# Need Help with a Simple Javascript Problem Involving Even and Odd Checking

• Hi Everyone,

I was wondering if someone can help me with creating a Javascript function for the following problem :

• There are x number of bananas
• There are are 3 monkeys
• If the number of bananas is EVEN then monkey one and two get ALL the bananas.
• If the number of bananas is ODD, monkey three gets the extra banana.

Thank you.

• Hi there.

When you think of checking for even or odd think the mod (%) operator.

Here is one way to do it for all values greater than 0 :

``````function bananas(x){
let monkey_1 = 0;
let monkey_2 = 0;
let monkey_3 = 0;
if(x == 1){
monkey_3 = 1;
}
else if(x % 2 == 0){
// x is EVEN
monkey_1 = x / 2;
monkey_2 = x / 2;
} else {
//X is ODD
monkey_1 = (x-1) / 2;
monkey_2 = (x-1) / 2;
monkey_3 = 1;
}
console.log("For " + x + " Bananas");
console.log("Monkey 1 gets: " + monkey_1 + " Bananas");
console.log("Monkey 2 gets: " + monkey_2 + " Bananas");
console.log("Monkey 3 gets: " + monkey_3 + " Bananas");
console.log("-------------------------------");
}
``````

Please let me know if this worked for you by selecting it as the correct answer.

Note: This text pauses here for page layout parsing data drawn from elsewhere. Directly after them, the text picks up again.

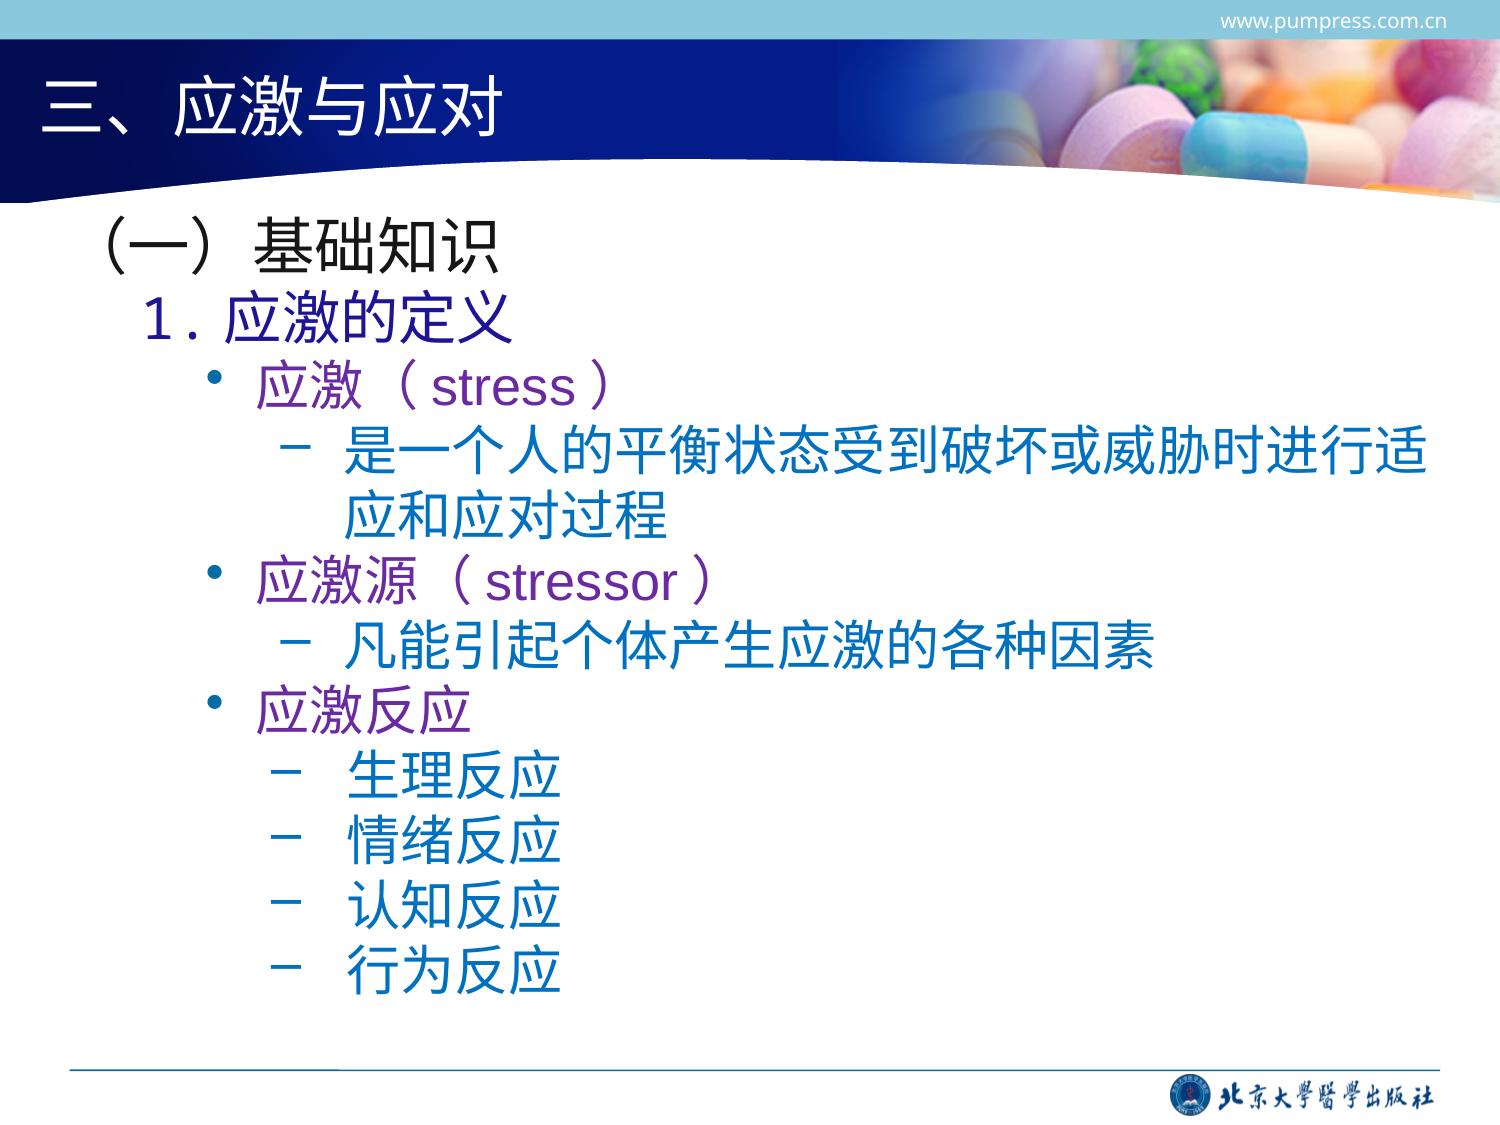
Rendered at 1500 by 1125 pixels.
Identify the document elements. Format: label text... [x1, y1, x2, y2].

slide_number www.pumpress.com.cn [1024, 0, 1463, 38]
title 三、应激与应对 [23, 58, 1349, 152]
list （一）基础知识 1.应激的定义 应激（stress） 是一个人的平衡状态受到破坏或威胁时进行适应和应对过程 应激源（stressor） 凡能引起个体产生应激的各种因素 应激反应 生理反应 情绪反应 认知反应 行为反应 [49, 198, 1463, 1026]
picture [1170, 1074, 1436, 1118]
picture [0, 40, 1500, 203]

Thank you.

• Hi there.

When you think of checking for even or odd think the mod (%) operator.

Here is one way to do it for all values greater than 0 :

``````function bananas(x){
let monkey_1 = 0;
let monkey_2 = 0;
let monkey_3 = 0;
if(x == 1){
monkey_3 = 1;
}
else if(x % 2 == 0){
// x is EVEN
monkey_1 = x / 2;
monkey_2 = x / 2;
} else {
//X is ODD
monkey_1 = (x-1) / 2;
monkey_2 = (x-1) / 2;
monkey_3 = 1;
}
console.log("For " + x + " Bananas");
console.log("Monkey 1 gets: " + monkey_1 + " Bananas");
console.log("Monkey 2 gets: " + monkey_2 + " Bananas");
console.log("Monkey 3 gets: " + monkey_3 + " Bananas");
console.log("-------------------------------");
}
``````

Please let me know if this worked for you by selecting it as the correct answer. Thank you.

• It is amazing that Avan finds the time to reply to guys like us! Kudos!